** Dataset content follows **
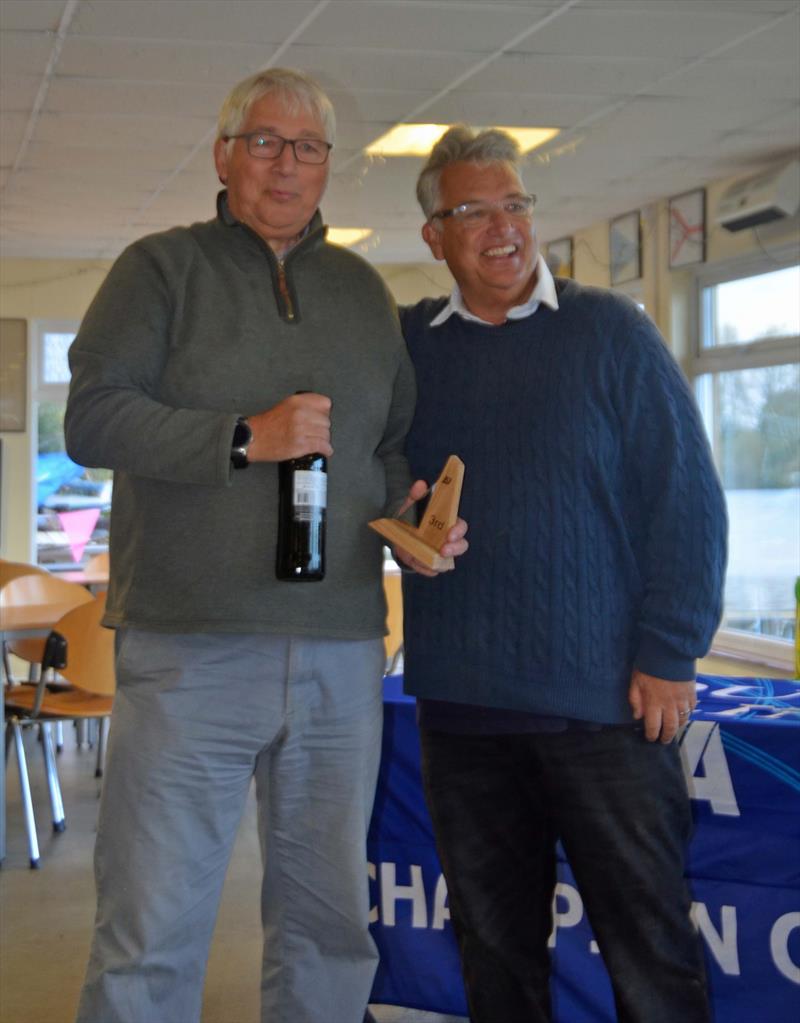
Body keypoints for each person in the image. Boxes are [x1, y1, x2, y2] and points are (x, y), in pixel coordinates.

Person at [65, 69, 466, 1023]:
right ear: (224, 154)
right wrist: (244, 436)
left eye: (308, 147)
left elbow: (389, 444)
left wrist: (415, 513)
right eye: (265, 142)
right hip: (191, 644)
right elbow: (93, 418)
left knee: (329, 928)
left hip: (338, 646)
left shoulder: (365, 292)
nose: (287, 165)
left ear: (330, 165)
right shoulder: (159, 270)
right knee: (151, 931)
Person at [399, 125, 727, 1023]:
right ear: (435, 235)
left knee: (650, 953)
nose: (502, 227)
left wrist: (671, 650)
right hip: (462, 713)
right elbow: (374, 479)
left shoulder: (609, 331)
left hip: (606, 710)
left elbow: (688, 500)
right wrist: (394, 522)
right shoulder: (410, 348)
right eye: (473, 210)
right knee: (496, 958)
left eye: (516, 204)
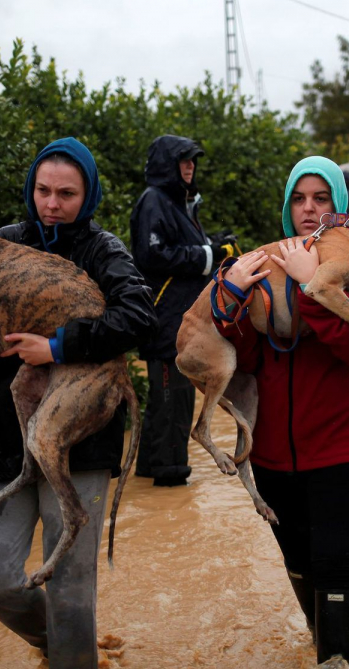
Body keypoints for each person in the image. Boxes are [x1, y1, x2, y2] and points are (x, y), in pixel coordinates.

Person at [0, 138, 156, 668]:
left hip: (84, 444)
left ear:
** End of Dataset content **
** Dataset content follows **
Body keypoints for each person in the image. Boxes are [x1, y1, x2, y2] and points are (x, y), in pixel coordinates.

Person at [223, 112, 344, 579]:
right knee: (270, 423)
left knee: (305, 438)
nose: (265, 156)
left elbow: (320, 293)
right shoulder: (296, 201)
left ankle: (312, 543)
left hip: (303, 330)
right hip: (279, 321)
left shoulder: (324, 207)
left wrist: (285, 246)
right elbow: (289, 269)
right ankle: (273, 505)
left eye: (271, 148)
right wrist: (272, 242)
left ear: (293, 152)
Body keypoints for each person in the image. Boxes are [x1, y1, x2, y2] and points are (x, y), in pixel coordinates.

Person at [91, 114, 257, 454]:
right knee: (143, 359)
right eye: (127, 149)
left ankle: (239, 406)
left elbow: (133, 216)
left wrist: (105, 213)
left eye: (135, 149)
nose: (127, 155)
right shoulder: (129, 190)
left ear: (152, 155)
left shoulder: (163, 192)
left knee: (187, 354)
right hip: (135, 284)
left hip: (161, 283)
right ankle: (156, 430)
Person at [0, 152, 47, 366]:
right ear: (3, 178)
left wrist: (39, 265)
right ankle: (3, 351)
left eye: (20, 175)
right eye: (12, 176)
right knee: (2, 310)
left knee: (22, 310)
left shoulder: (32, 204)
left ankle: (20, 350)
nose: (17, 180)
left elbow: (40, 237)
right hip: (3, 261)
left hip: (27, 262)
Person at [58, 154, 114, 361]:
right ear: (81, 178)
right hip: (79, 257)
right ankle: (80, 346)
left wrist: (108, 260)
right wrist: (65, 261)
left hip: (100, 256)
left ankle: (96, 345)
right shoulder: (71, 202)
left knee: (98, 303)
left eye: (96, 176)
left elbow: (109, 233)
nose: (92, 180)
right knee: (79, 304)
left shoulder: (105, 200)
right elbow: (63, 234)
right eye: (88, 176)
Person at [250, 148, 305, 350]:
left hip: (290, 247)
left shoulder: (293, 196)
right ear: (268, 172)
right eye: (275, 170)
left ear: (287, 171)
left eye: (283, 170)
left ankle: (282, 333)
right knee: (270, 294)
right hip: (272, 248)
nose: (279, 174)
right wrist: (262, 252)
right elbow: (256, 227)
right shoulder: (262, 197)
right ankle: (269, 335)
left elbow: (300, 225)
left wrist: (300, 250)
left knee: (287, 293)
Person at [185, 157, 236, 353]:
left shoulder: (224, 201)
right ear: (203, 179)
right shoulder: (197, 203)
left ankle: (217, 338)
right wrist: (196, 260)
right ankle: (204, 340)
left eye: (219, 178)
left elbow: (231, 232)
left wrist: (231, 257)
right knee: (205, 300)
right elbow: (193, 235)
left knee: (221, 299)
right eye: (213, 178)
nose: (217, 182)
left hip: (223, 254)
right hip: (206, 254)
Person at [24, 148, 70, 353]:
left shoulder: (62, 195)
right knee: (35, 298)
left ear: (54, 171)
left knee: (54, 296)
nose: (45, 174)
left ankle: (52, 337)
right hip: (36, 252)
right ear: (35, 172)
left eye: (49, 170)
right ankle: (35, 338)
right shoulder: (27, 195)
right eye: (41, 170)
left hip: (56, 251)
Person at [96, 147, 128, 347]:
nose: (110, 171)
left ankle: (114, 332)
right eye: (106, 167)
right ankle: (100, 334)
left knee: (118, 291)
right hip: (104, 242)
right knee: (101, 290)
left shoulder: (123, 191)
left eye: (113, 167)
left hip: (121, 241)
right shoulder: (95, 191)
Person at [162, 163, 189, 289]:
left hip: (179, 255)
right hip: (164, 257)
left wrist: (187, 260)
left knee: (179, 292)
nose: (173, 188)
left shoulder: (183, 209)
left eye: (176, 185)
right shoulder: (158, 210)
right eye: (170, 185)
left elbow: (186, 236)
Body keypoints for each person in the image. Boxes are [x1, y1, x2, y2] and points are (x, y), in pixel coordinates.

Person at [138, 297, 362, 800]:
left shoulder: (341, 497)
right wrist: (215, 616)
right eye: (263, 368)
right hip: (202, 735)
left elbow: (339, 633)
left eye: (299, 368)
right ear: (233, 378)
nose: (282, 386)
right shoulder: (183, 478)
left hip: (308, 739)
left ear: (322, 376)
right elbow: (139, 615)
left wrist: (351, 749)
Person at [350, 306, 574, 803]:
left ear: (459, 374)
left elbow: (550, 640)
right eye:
** End of Dataset content **
** Dataset content follows **
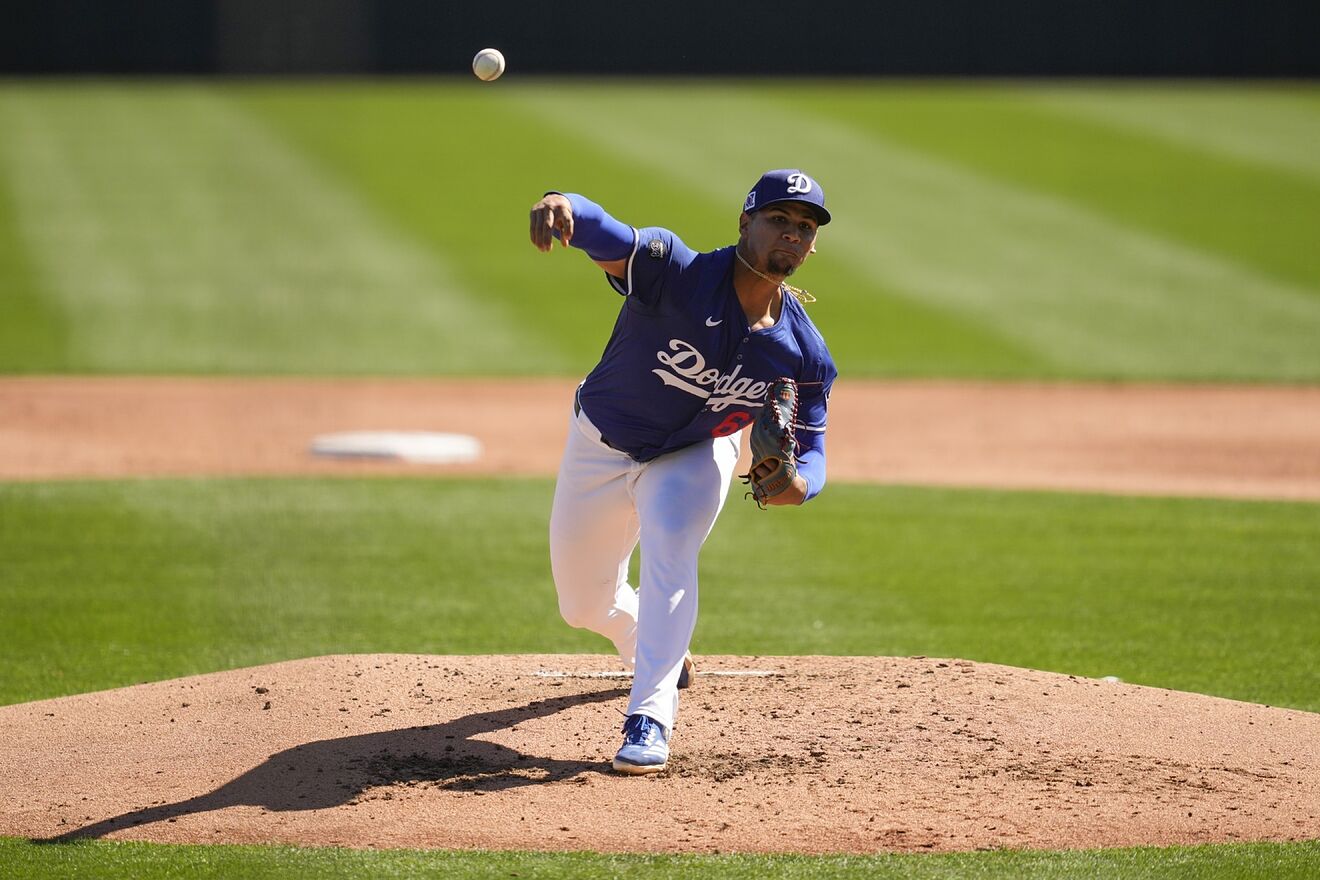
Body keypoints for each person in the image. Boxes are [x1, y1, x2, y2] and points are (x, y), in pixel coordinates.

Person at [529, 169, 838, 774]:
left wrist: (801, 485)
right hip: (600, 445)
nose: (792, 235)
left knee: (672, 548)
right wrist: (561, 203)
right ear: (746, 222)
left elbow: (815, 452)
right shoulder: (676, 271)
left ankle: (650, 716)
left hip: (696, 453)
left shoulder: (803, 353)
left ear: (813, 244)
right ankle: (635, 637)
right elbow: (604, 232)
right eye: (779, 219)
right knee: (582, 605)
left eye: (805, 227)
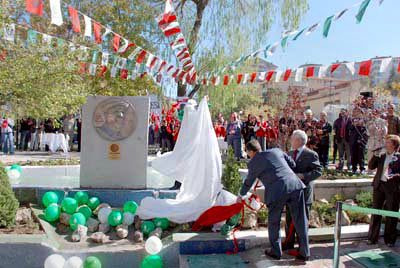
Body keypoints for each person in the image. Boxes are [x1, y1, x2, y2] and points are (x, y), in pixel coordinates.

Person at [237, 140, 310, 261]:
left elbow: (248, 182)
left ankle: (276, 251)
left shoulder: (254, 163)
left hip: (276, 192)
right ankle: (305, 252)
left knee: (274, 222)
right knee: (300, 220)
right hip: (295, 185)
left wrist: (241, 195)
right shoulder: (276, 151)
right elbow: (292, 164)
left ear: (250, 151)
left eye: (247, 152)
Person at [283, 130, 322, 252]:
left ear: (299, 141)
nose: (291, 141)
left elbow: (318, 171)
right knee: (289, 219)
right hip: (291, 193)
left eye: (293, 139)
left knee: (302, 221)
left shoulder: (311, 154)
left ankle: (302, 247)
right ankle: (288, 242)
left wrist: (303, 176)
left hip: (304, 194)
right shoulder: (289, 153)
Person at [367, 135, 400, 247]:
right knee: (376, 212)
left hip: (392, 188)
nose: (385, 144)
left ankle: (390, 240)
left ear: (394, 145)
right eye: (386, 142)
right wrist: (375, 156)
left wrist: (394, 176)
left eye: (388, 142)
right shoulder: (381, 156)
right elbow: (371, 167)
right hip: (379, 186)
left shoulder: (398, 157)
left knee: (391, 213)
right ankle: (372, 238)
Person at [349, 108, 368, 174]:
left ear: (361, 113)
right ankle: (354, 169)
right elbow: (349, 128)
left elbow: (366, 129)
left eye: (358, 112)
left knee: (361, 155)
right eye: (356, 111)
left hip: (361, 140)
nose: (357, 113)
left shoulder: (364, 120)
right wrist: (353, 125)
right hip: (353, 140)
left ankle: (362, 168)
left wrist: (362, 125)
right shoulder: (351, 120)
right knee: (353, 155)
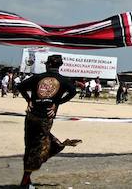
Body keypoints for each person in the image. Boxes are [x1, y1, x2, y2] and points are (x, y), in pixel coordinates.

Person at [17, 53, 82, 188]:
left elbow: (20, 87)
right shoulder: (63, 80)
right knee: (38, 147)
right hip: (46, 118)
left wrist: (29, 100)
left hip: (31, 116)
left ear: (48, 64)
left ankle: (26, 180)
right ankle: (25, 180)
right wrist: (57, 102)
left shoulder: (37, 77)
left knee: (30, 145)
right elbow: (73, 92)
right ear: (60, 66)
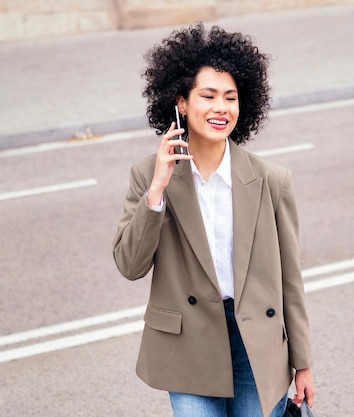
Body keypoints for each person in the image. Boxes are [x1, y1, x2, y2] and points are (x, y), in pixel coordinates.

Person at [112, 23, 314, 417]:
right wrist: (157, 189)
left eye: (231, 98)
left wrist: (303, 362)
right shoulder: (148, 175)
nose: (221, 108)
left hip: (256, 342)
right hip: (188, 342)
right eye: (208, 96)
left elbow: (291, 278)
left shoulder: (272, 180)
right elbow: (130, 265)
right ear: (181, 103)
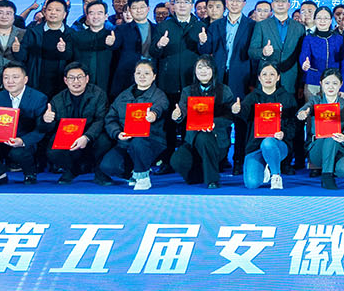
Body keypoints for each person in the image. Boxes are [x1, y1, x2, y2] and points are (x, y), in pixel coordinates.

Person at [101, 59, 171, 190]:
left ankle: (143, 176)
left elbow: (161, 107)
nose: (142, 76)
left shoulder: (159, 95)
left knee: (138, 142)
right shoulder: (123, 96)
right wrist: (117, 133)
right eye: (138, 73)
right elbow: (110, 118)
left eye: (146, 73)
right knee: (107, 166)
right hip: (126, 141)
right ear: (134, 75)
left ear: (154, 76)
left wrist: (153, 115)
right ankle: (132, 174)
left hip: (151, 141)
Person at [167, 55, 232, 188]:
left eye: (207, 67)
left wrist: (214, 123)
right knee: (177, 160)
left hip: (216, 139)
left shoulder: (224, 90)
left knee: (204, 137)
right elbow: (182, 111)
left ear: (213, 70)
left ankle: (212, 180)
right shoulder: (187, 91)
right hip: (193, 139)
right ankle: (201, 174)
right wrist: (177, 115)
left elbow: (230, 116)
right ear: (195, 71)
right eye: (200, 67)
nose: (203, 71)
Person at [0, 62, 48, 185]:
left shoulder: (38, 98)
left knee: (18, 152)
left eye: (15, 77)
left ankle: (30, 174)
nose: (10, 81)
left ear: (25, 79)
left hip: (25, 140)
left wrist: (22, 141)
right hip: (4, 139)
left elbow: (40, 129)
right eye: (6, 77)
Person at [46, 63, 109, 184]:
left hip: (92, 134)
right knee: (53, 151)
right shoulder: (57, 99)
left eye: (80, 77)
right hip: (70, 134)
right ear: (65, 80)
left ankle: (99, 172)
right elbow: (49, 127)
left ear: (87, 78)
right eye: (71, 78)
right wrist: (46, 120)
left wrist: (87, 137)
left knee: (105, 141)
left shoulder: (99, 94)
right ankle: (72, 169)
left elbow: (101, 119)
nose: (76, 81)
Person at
** End of Dataset content **
*Task:* Transcribe only the lines above that start at the line containing "right shoulder: (289, 153)" and end at the line containing "right ear: (181, 103)". Omit pictures.

*Solution for this problem:*
right shoulder: (289, 153)
Person at [367, 135, 400, 247]:
right knee: (376, 212)
left hip: (392, 188)
nose: (385, 144)
left ankle: (390, 240)
left ear: (394, 145)
right eye: (386, 142)
right wrist: (375, 156)
left wrist: (394, 176)
left eye: (388, 142)
right shoulder: (381, 156)
right elbow: (371, 167)
right hip: (379, 186)
left shoulder: (398, 157)
left knee: (391, 213)
right ankle: (372, 238)
Person at [349, 108, 368, 174]:
left ear: (361, 113)
right ankle: (354, 169)
right elbow: (349, 128)
left elbow: (366, 129)
left eye: (358, 112)
left knee: (361, 155)
right eye: (356, 111)
left hip: (361, 140)
nose: (357, 113)
left shoulder: (364, 120)
right wrist: (353, 125)
right hip: (353, 140)
left ankle: (362, 168)
left wrist: (362, 125)
right shoulder: (351, 120)
right knee: (353, 155)
Body keypoints for each person in the image. Boxes are [x1, y1, x2, y2] and points are (x, y), in pixel coordinates.

Person at [17, 53, 82, 188]:
left elbow: (20, 87)
right shoulder: (63, 80)
right knee: (38, 147)
right hip: (46, 118)
left wrist: (29, 100)
left hip: (31, 116)
left ear: (48, 64)
left ankle: (26, 180)
right ankle: (25, 180)
right wrist: (57, 102)
left shoulder: (37, 77)
left knee: (30, 145)
right elbow: (73, 92)
right ear: (60, 66)
Body keypoints for each person in the image. Boxes are [x1, y1, x2, y2] and points are (x, y), in pixel coordinates.

Person at [112, 23, 314, 417]:
right wrist: (157, 189)
left eye: (231, 98)
left wrist: (303, 362)
right shoulder: (148, 175)
nose: (221, 108)
left hip: (256, 342)
right hip: (188, 342)
right eye: (208, 96)
left elbow: (291, 278)
left shoulder: (272, 180)
right elbow: (130, 265)
right ear: (181, 103)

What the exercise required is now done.